1Laboratory for Limb Regeneration Research, Arkansas Children's Hospital Research Institute, Little Rock, AR, 72202 USA.
2Departments of Orthopedics, College of Medicine, University of Arkansas for Medical Sciences, Little Rock, AR, 72205 USA.
3Departments of Pediatrics, College of Medicine, University of Arkansas for Medical Sciences, Little Rock, AR, 72205 USA.
4Departments of Pharmacology and Toxicology, College of Medicine, University of Arkansas for Medical Sciences, Little Rock, AR, 72205 USA.

Abstracts

Aims: Clinical and pre-clinical studies have demonstrated that alcohol abuse, aging, diabetes and rheumatoid arthritis are associated with increased risk of fractures compounded with impaired fracture repair. We note that these and other pathologies are characterized by chronic inflammation (CI) as a risk factor. How these CI pathologies inhibit bone repair is unclear, but one candidate mediator is endotoxin (lipopolysaccharide/LPS). LPS promotes inflammation and is present in increased serum concentrations in some inflammatory conditions. The distraction osteogenesis (DO) model developed in this laboratory provides the opportunity to isolate and study the effects of CI on direct bone formation during bone regeneration. The aim of this study was to determine whether endotoxin at concentrations that mimic levels reported in chronic inflammatory conditions would impair bone formation in a mouse model of DO.
Study Design: Mouse bone repair study.
Place and Duration of Study: Arkansas Children's Hospital Research Institute, Little Rock, Arkansas, April to June 2009.
Methodology: LPS or vehicle (PBS) was chronically administered to 11-week old mice via alzet pump. Mice underwent the DO protocol concurrently with LPS administration.
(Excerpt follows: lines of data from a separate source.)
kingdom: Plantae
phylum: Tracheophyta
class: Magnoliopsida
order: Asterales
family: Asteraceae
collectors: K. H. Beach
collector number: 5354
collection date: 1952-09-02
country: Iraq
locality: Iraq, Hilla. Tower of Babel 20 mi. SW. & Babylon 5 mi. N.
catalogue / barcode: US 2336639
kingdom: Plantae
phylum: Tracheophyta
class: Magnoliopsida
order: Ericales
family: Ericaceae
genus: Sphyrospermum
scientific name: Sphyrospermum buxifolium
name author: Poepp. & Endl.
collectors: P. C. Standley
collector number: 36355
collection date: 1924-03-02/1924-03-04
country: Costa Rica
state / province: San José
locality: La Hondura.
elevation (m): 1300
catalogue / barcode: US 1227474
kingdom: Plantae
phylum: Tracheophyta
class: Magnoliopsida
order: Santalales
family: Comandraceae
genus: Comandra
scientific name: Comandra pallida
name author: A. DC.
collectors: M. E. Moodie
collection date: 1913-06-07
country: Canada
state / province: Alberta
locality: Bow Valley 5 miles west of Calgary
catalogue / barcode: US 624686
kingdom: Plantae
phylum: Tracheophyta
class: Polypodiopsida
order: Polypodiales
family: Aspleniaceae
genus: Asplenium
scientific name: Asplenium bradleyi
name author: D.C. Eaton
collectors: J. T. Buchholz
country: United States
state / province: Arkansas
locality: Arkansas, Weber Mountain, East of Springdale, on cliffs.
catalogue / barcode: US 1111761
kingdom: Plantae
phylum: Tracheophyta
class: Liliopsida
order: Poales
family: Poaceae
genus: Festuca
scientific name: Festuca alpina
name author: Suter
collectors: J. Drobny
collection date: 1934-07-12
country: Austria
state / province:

Radiographic and histologic quantitation was performed on the DO gap to determine the amount of new bone formed.
Results: Radiographic (51.9 ± 7% vehicle vs 21.0 ± 7.3% LPS: P < .01) and histologic (68.1 ± 8.5% vehicle vs 33.6 ±10.3% LPS; P < .02) results indicate that bone formation during DO was significantly decreased in LPS treated versus vehicle treated mice.
Conclusion: The magnitude of the osteoinhibitory effects of systemic LPS in this mouse model of CI was equivalent to two months of ethanol treatment, 24 months of aging, or two months of Type 1 diabetes. These results support the hypothesis that LPS exposure could be responsible for the decreased bone formation observed in chronic inflammatory conditions.

Keywords :

Endotoxemia; LPS; mouse; distraction osteogenesis.